We're not sure how to cram 144v of batteries in there yet!

See his blog here.


----------



## ky-honolulu (Apr 7, 2010)

I just placed my order for the Open ReVolt and thanks to the replies of Jyanof and BenNelson. It was between a Chennic controller JCSCX-12050 a 500 amp $320 and the Open Revolt $600 I Decided to go with the Revolt because of comments and the fact that if I get problems in the future I can have a chance to fix it and get parts and support. The Chennic is a sealed unit and their time frame for responses Must be Chinas time as where mine is pacific (Hawaii ) time. Again I would like to thank you folks for the replies. On a different note Do you folks in the Mainland get the funny look and being called crazy for working on electric cars. I am by other Electricians of my union 1186 and also close friends. Once I get my controller and batteries these last five months will pay off and I will show them. " I Hope "


----------



## BenNelson (Jul 27, 2007)

Most people who look at my car have one of two responses:

1) They don't get why I want an electric car when it can't go 300 miles at a crack the was their gas car can. They shake their head and walk away.

2) (The other 98%) Think the car is really cool and are amazed that I did it all by myself, and did it affordably.

You are not crazy. If you are, it's crazy like a fox.

The ReVolt is pretty cool, you'll be happy with it.

> **WRITTEN TASK**
In the forum thread, what price does ky-honolulu give for the Open Revolt controller? The records have no connection to the forum thread.

> **SUPPLIED RECORDS**
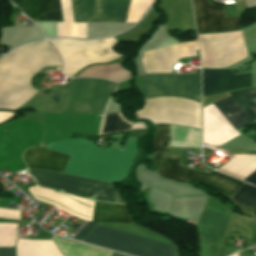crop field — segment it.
Masks as SVG:
<instances>
[{
	"mask_svg": "<svg viewBox=\"0 0 256 256\" xmlns=\"http://www.w3.org/2000/svg\"><path fill=\"white\" fill-rule=\"evenodd\" d=\"M62 56L64 70L67 76L72 77L78 70L90 63L107 62L120 58L122 55L112 51L117 43L115 39L101 40H50Z\"/></svg>",
	"mask_w": 256,
	"mask_h": 256,
	"instance_id": "412701ff",
	"label": "crop field"
},
{
	"mask_svg": "<svg viewBox=\"0 0 256 256\" xmlns=\"http://www.w3.org/2000/svg\"><path fill=\"white\" fill-rule=\"evenodd\" d=\"M84 242L135 256H174L171 245L97 225Z\"/></svg>",
	"mask_w": 256,
	"mask_h": 256,
	"instance_id": "dd49c442",
	"label": "crop field"
},
{
	"mask_svg": "<svg viewBox=\"0 0 256 256\" xmlns=\"http://www.w3.org/2000/svg\"><path fill=\"white\" fill-rule=\"evenodd\" d=\"M233 36L243 35L241 31L232 33Z\"/></svg>",
	"mask_w": 256,
	"mask_h": 256,
	"instance_id": "750c4746",
	"label": "crop field"
},
{
	"mask_svg": "<svg viewBox=\"0 0 256 256\" xmlns=\"http://www.w3.org/2000/svg\"><path fill=\"white\" fill-rule=\"evenodd\" d=\"M33 21H62L59 0H10Z\"/></svg>",
	"mask_w": 256,
	"mask_h": 256,
	"instance_id": "5142ce71",
	"label": "crop field"
},
{
	"mask_svg": "<svg viewBox=\"0 0 256 256\" xmlns=\"http://www.w3.org/2000/svg\"><path fill=\"white\" fill-rule=\"evenodd\" d=\"M40 64L60 65L46 41L20 47L0 60V109L14 110L38 92L30 83Z\"/></svg>",
	"mask_w": 256,
	"mask_h": 256,
	"instance_id": "ac0d7876",
	"label": "crop field"
},
{
	"mask_svg": "<svg viewBox=\"0 0 256 256\" xmlns=\"http://www.w3.org/2000/svg\"><path fill=\"white\" fill-rule=\"evenodd\" d=\"M130 0H72L75 22H125Z\"/></svg>",
	"mask_w": 256,
	"mask_h": 256,
	"instance_id": "3316defc",
	"label": "crop field"
},
{
	"mask_svg": "<svg viewBox=\"0 0 256 256\" xmlns=\"http://www.w3.org/2000/svg\"><path fill=\"white\" fill-rule=\"evenodd\" d=\"M230 213L204 206L196 226L203 240L222 246L225 239Z\"/></svg>",
	"mask_w": 256,
	"mask_h": 256,
	"instance_id": "22f410ed",
	"label": "crop field"
},
{
	"mask_svg": "<svg viewBox=\"0 0 256 256\" xmlns=\"http://www.w3.org/2000/svg\"><path fill=\"white\" fill-rule=\"evenodd\" d=\"M63 23H56L57 37L87 38V23H74L71 0H60Z\"/></svg>",
	"mask_w": 256,
	"mask_h": 256,
	"instance_id": "bc2a9ffb",
	"label": "crop field"
},
{
	"mask_svg": "<svg viewBox=\"0 0 256 256\" xmlns=\"http://www.w3.org/2000/svg\"><path fill=\"white\" fill-rule=\"evenodd\" d=\"M218 170L256 185V155L233 156Z\"/></svg>",
	"mask_w": 256,
	"mask_h": 256,
	"instance_id": "733c2abd",
	"label": "crop field"
},
{
	"mask_svg": "<svg viewBox=\"0 0 256 256\" xmlns=\"http://www.w3.org/2000/svg\"><path fill=\"white\" fill-rule=\"evenodd\" d=\"M249 242H256V231L254 232V234L250 238Z\"/></svg>",
	"mask_w": 256,
	"mask_h": 256,
	"instance_id": "d3111659",
	"label": "crop field"
},
{
	"mask_svg": "<svg viewBox=\"0 0 256 256\" xmlns=\"http://www.w3.org/2000/svg\"><path fill=\"white\" fill-rule=\"evenodd\" d=\"M68 157V155L39 148H29L23 154V160L28 169L36 168L61 173L64 170Z\"/></svg>",
	"mask_w": 256,
	"mask_h": 256,
	"instance_id": "d9b57169",
	"label": "crop field"
},
{
	"mask_svg": "<svg viewBox=\"0 0 256 256\" xmlns=\"http://www.w3.org/2000/svg\"><path fill=\"white\" fill-rule=\"evenodd\" d=\"M37 185L99 201L122 203L114 185L53 172L28 170Z\"/></svg>",
	"mask_w": 256,
	"mask_h": 256,
	"instance_id": "f4fd0767",
	"label": "crop field"
},
{
	"mask_svg": "<svg viewBox=\"0 0 256 256\" xmlns=\"http://www.w3.org/2000/svg\"><path fill=\"white\" fill-rule=\"evenodd\" d=\"M238 255V253L237 254H234V255H232V256H237Z\"/></svg>",
	"mask_w": 256,
	"mask_h": 256,
	"instance_id": "1d83c4d3",
	"label": "crop field"
},
{
	"mask_svg": "<svg viewBox=\"0 0 256 256\" xmlns=\"http://www.w3.org/2000/svg\"><path fill=\"white\" fill-rule=\"evenodd\" d=\"M228 94L229 97L211 106L235 131L256 119V92L248 88Z\"/></svg>",
	"mask_w": 256,
	"mask_h": 256,
	"instance_id": "d8731c3e",
	"label": "crop field"
},
{
	"mask_svg": "<svg viewBox=\"0 0 256 256\" xmlns=\"http://www.w3.org/2000/svg\"><path fill=\"white\" fill-rule=\"evenodd\" d=\"M90 220L106 223L134 224L124 205H113L95 201H92Z\"/></svg>",
	"mask_w": 256,
	"mask_h": 256,
	"instance_id": "4a817a6b",
	"label": "crop field"
},
{
	"mask_svg": "<svg viewBox=\"0 0 256 256\" xmlns=\"http://www.w3.org/2000/svg\"><path fill=\"white\" fill-rule=\"evenodd\" d=\"M230 199L254 209L256 206V187L244 183Z\"/></svg>",
	"mask_w": 256,
	"mask_h": 256,
	"instance_id": "00972430",
	"label": "crop field"
},
{
	"mask_svg": "<svg viewBox=\"0 0 256 256\" xmlns=\"http://www.w3.org/2000/svg\"><path fill=\"white\" fill-rule=\"evenodd\" d=\"M0 256H14V248H0Z\"/></svg>",
	"mask_w": 256,
	"mask_h": 256,
	"instance_id": "eef30255",
	"label": "crop field"
},
{
	"mask_svg": "<svg viewBox=\"0 0 256 256\" xmlns=\"http://www.w3.org/2000/svg\"><path fill=\"white\" fill-rule=\"evenodd\" d=\"M57 246L64 256H114V252L102 250L99 248L70 242L56 237ZM115 256H123L116 253Z\"/></svg>",
	"mask_w": 256,
	"mask_h": 256,
	"instance_id": "214f88e0",
	"label": "crop field"
},
{
	"mask_svg": "<svg viewBox=\"0 0 256 256\" xmlns=\"http://www.w3.org/2000/svg\"><path fill=\"white\" fill-rule=\"evenodd\" d=\"M251 215L256 216V210Z\"/></svg>",
	"mask_w": 256,
	"mask_h": 256,
	"instance_id": "bd1437ed",
	"label": "crop field"
},
{
	"mask_svg": "<svg viewBox=\"0 0 256 256\" xmlns=\"http://www.w3.org/2000/svg\"><path fill=\"white\" fill-rule=\"evenodd\" d=\"M116 84L100 79H72L61 87L56 113H102Z\"/></svg>",
	"mask_w": 256,
	"mask_h": 256,
	"instance_id": "34b2d1b8",
	"label": "crop field"
},
{
	"mask_svg": "<svg viewBox=\"0 0 256 256\" xmlns=\"http://www.w3.org/2000/svg\"><path fill=\"white\" fill-rule=\"evenodd\" d=\"M203 118L205 144L218 147L238 136L210 105L203 108Z\"/></svg>",
	"mask_w": 256,
	"mask_h": 256,
	"instance_id": "cbeb9de0",
	"label": "crop field"
},
{
	"mask_svg": "<svg viewBox=\"0 0 256 256\" xmlns=\"http://www.w3.org/2000/svg\"><path fill=\"white\" fill-rule=\"evenodd\" d=\"M203 96L251 86L250 73L235 76L231 70L202 69Z\"/></svg>",
	"mask_w": 256,
	"mask_h": 256,
	"instance_id": "d1516ede",
	"label": "crop field"
},
{
	"mask_svg": "<svg viewBox=\"0 0 256 256\" xmlns=\"http://www.w3.org/2000/svg\"><path fill=\"white\" fill-rule=\"evenodd\" d=\"M71 155L63 173L110 183L125 178L137 150L136 138H127L122 149H100L77 138L52 142L43 147Z\"/></svg>",
	"mask_w": 256,
	"mask_h": 256,
	"instance_id": "8a807250",
	"label": "crop field"
},
{
	"mask_svg": "<svg viewBox=\"0 0 256 256\" xmlns=\"http://www.w3.org/2000/svg\"><path fill=\"white\" fill-rule=\"evenodd\" d=\"M13 113L10 112H0V122L9 118Z\"/></svg>",
	"mask_w": 256,
	"mask_h": 256,
	"instance_id": "ae1a2a85",
	"label": "crop field"
},
{
	"mask_svg": "<svg viewBox=\"0 0 256 256\" xmlns=\"http://www.w3.org/2000/svg\"><path fill=\"white\" fill-rule=\"evenodd\" d=\"M159 131L155 136V151L160 152V124H157ZM166 139V147L162 148ZM170 148V125L161 124V152L168 153Z\"/></svg>",
	"mask_w": 256,
	"mask_h": 256,
	"instance_id": "4177f3b9",
	"label": "crop field"
},
{
	"mask_svg": "<svg viewBox=\"0 0 256 256\" xmlns=\"http://www.w3.org/2000/svg\"><path fill=\"white\" fill-rule=\"evenodd\" d=\"M131 76V73L121 67V64L90 67L77 77H97L110 81H120Z\"/></svg>",
	"mask_w": 256,
	"mask_h": 256,
	"instance_id": "92a150f3",
	"label": "crop field"
},
{
	"mask_svg": "<svg viewBox=\"0 0 256 256\" xmlns=\"http://www.w3.org/2000/svg\"><path fill=\"white\" fill-rule=\"evenodd\" d=\"M201 143L200 130L171 125V146L193 147Z\"/></svg>",
	"mask_w": 256,
	"mask_h": 256,
	"instance_id": "dafd665d",
	"label": "crop field"
},
{
	"mask_svg": "<svg viewBox=\"0 0 256 256\" xmlns=\"http://www.w3.org/2000/svg\"><path fill=\"white\" fill-rule=\"evenodd\" d=\"M96 222H87V224L73 237V239H77L82 241L85 236L94 228Z\"/></svg>",
	"mask_w": 256,
	"mask_h": 256,
	"instance_id": "730fd06b",
	"label": "crop field"
},
{
	"mask_svg": "<svg viewBox=\"0 0 256 256\" xmlns=\"http://www.w3.org/2000/svg\"><path fill=\"white\" fill-rule=\"evenodd\" d=\"M155 158L158 162V171L162 175L185 181H203L215 186L229 197L242 184L240 181L229 178L217 172L208 174L181 167L178 165L180 156L155 154Z\"/></svg>",
	"mask_w": 256,
	"mask_h": 256,
	"instance_id": "e52e79f7",
	"label": "crop field"
},
{
	"mask_svg": "<svg viewBox=\"0 0 256 256\" xmlns=\"http://www.w3.org/2000/svg\"><path fill=\"white\" fill-rule=\"evenodd\" d=\"M146 97L175 95L200 102V77L179 75H149L143 77Z\"/></svg>",
	"mask_w": 256,
	"mask_h": 256,
	"instance_id": "5a996713",
	"label": "crop field"
},
{
	"mask_svg": "<svg viewBox=\"0 0 256 256\" xmlns=\"http://www.w3.org/2000/svg\"><path fill=\"white\" fill-rule=\"evenodd\" d=\"M131 125L123 120L119 113L106 114L102 132L130 128Z\"/></svg>",
	"mask_w": 256,
	"mask_h": 256,
	"instance_id": "a9b5d70f",
	"label": "crop field"
},
{
	"mask_svg": "<svg viewBox=\"0 0 256 256\" xmlns=\"http://www.w3.org/2000/svg\"><path fill=\"white\" fill-rule=\"evenodd\" d=\"M198 31L239 29L241 19L225 18L223 9L208 0H193Z\"/></svg>",
	"mask_w": 256,
	"mask_h": 256,
	"instance_id": "28ad6ade",
	"label": "crop field"
}]
</instances>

> **FINAL RESULT**
$600